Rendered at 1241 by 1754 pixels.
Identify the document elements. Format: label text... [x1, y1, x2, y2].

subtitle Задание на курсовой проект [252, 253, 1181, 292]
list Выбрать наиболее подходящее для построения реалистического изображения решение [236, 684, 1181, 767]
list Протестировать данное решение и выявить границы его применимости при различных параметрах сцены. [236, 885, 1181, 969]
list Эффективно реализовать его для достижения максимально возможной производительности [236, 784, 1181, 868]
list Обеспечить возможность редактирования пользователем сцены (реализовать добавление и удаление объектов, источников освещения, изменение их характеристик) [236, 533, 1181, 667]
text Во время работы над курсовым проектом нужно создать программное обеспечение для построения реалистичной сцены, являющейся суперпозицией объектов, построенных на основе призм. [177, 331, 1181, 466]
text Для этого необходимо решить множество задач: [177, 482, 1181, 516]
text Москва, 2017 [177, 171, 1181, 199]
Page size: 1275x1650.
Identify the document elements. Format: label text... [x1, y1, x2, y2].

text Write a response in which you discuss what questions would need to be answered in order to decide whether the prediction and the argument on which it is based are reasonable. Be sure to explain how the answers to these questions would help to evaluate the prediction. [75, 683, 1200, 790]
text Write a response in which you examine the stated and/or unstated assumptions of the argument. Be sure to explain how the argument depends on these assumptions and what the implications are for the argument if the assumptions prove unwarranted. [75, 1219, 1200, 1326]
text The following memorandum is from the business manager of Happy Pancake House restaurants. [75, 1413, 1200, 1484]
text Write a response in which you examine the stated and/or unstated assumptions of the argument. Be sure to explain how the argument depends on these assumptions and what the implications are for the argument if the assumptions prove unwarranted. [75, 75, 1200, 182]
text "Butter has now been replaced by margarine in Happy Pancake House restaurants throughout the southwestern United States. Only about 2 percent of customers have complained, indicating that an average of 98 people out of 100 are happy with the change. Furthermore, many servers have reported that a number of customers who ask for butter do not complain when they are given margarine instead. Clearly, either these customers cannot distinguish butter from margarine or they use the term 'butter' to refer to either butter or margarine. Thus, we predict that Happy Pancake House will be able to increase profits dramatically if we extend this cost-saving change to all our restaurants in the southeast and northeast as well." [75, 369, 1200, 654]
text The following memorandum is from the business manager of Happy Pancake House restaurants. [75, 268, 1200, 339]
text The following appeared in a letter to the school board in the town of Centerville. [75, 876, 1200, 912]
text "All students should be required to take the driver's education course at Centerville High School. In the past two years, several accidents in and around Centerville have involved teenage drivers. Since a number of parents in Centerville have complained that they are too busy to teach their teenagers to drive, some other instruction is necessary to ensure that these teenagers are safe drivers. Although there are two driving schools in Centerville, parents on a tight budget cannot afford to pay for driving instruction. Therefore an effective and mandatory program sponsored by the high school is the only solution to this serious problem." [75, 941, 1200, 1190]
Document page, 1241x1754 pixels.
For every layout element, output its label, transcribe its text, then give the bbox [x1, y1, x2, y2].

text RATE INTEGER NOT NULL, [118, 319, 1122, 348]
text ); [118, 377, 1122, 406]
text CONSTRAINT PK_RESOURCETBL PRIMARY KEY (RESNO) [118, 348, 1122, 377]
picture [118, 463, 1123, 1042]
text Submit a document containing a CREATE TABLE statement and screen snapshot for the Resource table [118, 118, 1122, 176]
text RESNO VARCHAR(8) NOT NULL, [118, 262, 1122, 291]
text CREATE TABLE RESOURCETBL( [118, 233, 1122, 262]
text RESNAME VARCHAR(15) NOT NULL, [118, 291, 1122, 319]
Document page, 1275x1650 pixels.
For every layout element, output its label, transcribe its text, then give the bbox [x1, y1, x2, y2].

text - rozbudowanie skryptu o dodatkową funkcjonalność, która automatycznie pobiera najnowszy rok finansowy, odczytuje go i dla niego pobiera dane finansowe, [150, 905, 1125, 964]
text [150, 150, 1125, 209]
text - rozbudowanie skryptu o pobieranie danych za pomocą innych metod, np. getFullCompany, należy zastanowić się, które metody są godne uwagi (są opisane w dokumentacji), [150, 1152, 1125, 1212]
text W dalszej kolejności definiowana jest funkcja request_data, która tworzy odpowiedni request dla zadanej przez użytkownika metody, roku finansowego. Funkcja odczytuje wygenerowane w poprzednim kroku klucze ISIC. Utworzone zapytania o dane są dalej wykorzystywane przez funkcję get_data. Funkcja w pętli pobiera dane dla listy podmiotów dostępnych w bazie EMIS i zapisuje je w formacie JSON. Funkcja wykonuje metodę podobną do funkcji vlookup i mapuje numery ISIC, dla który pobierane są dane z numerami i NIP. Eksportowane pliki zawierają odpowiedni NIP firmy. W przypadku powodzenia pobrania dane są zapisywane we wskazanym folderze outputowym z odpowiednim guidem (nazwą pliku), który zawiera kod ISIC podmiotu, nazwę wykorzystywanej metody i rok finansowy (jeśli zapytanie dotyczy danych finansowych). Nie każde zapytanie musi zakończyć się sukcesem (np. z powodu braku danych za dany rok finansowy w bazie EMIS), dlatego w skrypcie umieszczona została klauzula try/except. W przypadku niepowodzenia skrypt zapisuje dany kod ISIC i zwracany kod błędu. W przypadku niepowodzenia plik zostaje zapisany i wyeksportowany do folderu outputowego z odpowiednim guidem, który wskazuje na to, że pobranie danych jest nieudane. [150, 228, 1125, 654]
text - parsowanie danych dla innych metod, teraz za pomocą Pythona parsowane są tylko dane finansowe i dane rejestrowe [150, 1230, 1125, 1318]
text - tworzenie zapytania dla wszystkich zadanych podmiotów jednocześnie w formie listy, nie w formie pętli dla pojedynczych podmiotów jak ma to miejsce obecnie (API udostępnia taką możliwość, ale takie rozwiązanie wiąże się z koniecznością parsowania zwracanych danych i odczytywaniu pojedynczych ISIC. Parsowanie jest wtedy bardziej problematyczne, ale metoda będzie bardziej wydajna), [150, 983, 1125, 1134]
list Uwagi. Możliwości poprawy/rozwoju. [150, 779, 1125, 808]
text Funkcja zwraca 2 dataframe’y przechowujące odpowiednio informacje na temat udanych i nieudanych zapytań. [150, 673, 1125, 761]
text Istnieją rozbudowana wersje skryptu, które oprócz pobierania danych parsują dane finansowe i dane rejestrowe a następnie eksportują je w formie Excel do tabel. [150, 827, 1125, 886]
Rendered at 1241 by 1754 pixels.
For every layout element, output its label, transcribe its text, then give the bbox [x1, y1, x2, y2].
········
§ TASK INSTRUCTIONS:
Word for word, transcribe all of the entries shown above.

§ OUTPUT BELOW:
Rendered at 1241 by 1754 pixels.
Identify the document elements. Format: label text... [x1, y1, x2, y2].

subtitle Задание на курсовой проект [252, 253, 1181, 292]
list Выбрать наиболее подходящее для построения реалистического изображения решение [236, 684, 1181, 767]
list Протестировать данное решение и выявить границы его применимости при различных параметрах сцены. [236, 885, 1181, 969]
list Эффективно реализовать его для достижения максимально возможной производительности [236, 784, 1181, 868]
list Обеспечить возможность редактирования пользователем сцены (реализовать добавление и удаление объектов, источников освещения, изменение их характеристик) [236, 533, 1181, 667]
text Во время работы над курсовым проектом нужно создать программное обеспечение для построения реалистичной сцены, являющейся суперпозицией объектов, построенных на основе призм. [177, 331, 1181, 466]
text Для этого необходимо решить множество задач: [177, 482, 1181, 516]
text Москва, 2017 [177, 171, 1181, 199]
Page size: 1275x1650.
Identify the document elements. Format: label text... [x1, y1, x2, y2].

text Write a response in which you discuss what questions would need to be answered in order to decide whether the prediction and the argument on which it is based are reasonable. Be sure to explain how the answers to these questions would help to evaluate the prediction. [75, 683, 1200, 790]
text Write a response in which you examine the stated and/or unstated assumptions of the argument. Be sure to explain how the argument depends on these assumptions and what the implications are for the argument if the assumptions prove unwarranted. [75, 1219, 1200, 1326]
text The following memorandum is from the business manager of Happy Pancake House restaurants. [75, 1413, 1200, 1484]
text Write a response in which you examine the stated and/or unstated assumptions of the argument. Be sure to explain how the argument depends on these assumptions and what the implications are for the argument if the assumptions prove unwarranted. [75, 75, 1200, 182]
text "Butter has now been replaced by margarine in Happy Pancake House restaurants throughout the southwestern United States. Only about 2 percent of customers have complained, indicating that an average of 98 people out of 100 are happy with the change. Furthermore, many servers have reported that a number of customers who ask for butter do not complain when they are given margarine instead. Clearly, either these customers cannot distinguish butter from margarine or they use the term 'butter' to refer to either butter or margarine. Thus, we predict that Happy Pancake House will be able to increase profits dramatically if we extend this cost-saving change to all our restaurants in the southeast and northeast as well." [75, 369, 1200, 654]
text The following memorandum is from the business manager of Happy Pancake House restaurants. [75, 268, 1200, 339]
text The following appeared in a letter to the school board in the town of Centerville. [75, 876, 1200, 912]
text "All students should be required to take the driver's education course at Centerville High School. In the past two years, several accidents in and around Centerville have involved teenage drivers. Since a number of parents in Centerville have complained that they are too busy to teach their teenagers to drive, some other instruction is necessary to ensure that these teenagers are safe drivers. Although there are two driving schools in Centerville, parents on a tight budget cannot afford to pay for driving instruction. Therefore an effective and mandatory program sponsored by the high school is the only solution to this serious problem." [75, 941, 1200, 1190]
Document page, 1241x1754 pixels.
For every layout element, output its label, transcribe its text, then give the bbox [x1, y1, x2, y2].

text RATE INTEGER NOT NULL, [118, 319, 1122, 348]
text ); [118, 377, 1122, 406]
text CONSTRAINT PK_RESOURCETBL PRIMARY KEY (RESNO) [118, 348, 1122, 377]
picture [118, 463, 1123, 1042]
text Submit a document containing a CREATE TABLE statement and screen snapshot for the Resource table [118, 118, 1122, 176]
text RESNO VARCHAR(8) NOT NULL, [118, 262, 1122, 291]
text CREATE TABLE RESOURCETBL( [118, 233, 1122, 262]
text RESNAME VARCHAR(15) NOT NULL, [118, 291, 1122, 319]
Document page, 1275x1650 pixels.
For every layout element, output its label, transcribe its text, then give the bbox [x1, y1, x2, y2].

text - rozbudowanie skryptu o dodatkową funkcjonalność, która automatycznie pobiera najnowszy rok finansowy, odczytuje go i dla niego pobiera dane finansowe, [150, 905, 1125, 964]
text [150, 150, 1125, 209]
text - rozbudowanie skryptu o pobieranie danych za pomocą innych metod, np. getFullCompany, należy zastanowić się, które metody są godne uwagi (są opisane w dokumentacji), [150, 1152, 1125, 1212]
text W dalszej kolejności definiowana jest funkcja request_data, która tworzy odpowiedni request dla zadanej przez użytkownika metody, roku finansowego. Funkcja odczytuje wygenerowane w poprzednim kroku klucze ISIC. Utworzone zapytania o dane są dalej wykorzystywane przez funkcję get_data. Funkcja w pętli pobiera dane dla listy podmiotów dostępnych w bazie EMIS i zapisuje je w formacie JSON. Funkcja wykonuje metodę podobną do funkcji vlookup i mapuje numery ISIC, dla który pobierane są dane z numerami i NIP. Eksportowane pliki zawierają odpowiedni NIP firmy. W przypadku powodzenia pobrania dane są zapisywane we wskazanym folderze outputowym z odpowiednim guidem (nazwą pliku), który zawiera kod ISIC podmiotu, nazwę wykorzystywanej metody i rok finansowy (jeśli zapytanie dotyczy danych finansowych). Nie każde zapytanie musi zakończyć się sukcesem (np. z powodu braku danych za dany rok finansowy w bazie EMIS), dlatego w skrypcie umieszczona została klauzula try/except. W przypadku niepowodzenia skrypt zapisuje dany kod ISIC i zwracany kod błędu. W przypadku niepowodzenia plik zostaje zapisany i wyeksportowany do folderu outputowego z odpowiednim guidem, który wskazuje na to, że pobranie danych jest nieudane. [150, 228, 1125, 654]
text - parsowanie danych dla innych metod, teraz za pomocą Pythona parsowane są tylko dane finansowe i dane rejestrowe [150, 1230, 1125, 1318]
text - tworzenie zapytania dla wszystkich zadanych podmiotów jednocześnie w formie listy, nie w formie pętli dla pojedynczych podmiotów jak ma to miejsce obecnie (API udostępnia taką możliwość, ale takie rozwiązanie wiąże się z koniecznością parsowania zwracanych danych i odczytywaniu pojedynczych ISIC. Parsowanie jest wtedy bardziej problematyczne, ale metoda będzie bardziej wydajna), [150, 983, 1125, 1134]
list Uwagi. Możliwości poprawy/rozwoju. [150, 779, 1125, 808]
text Funkcja zwraca 2 dataframe’y przechowujące odpowiednio informacje na temat udanych i nieudanych zapytań. [150, 673, 1125, 761]
text Istnieją rozbudowana wersje skryptu, które oprócz pobierania danych parsują dane finansowe i dane rejestrowe a następnie eksportują je w formie Excel do tabel. [150, 827, 1125, 886]
Rendered at 1241 by 1754 pixels.
For every layout element, output its label, transcribe its text, then give the bbox [x1, y1, x2, y2].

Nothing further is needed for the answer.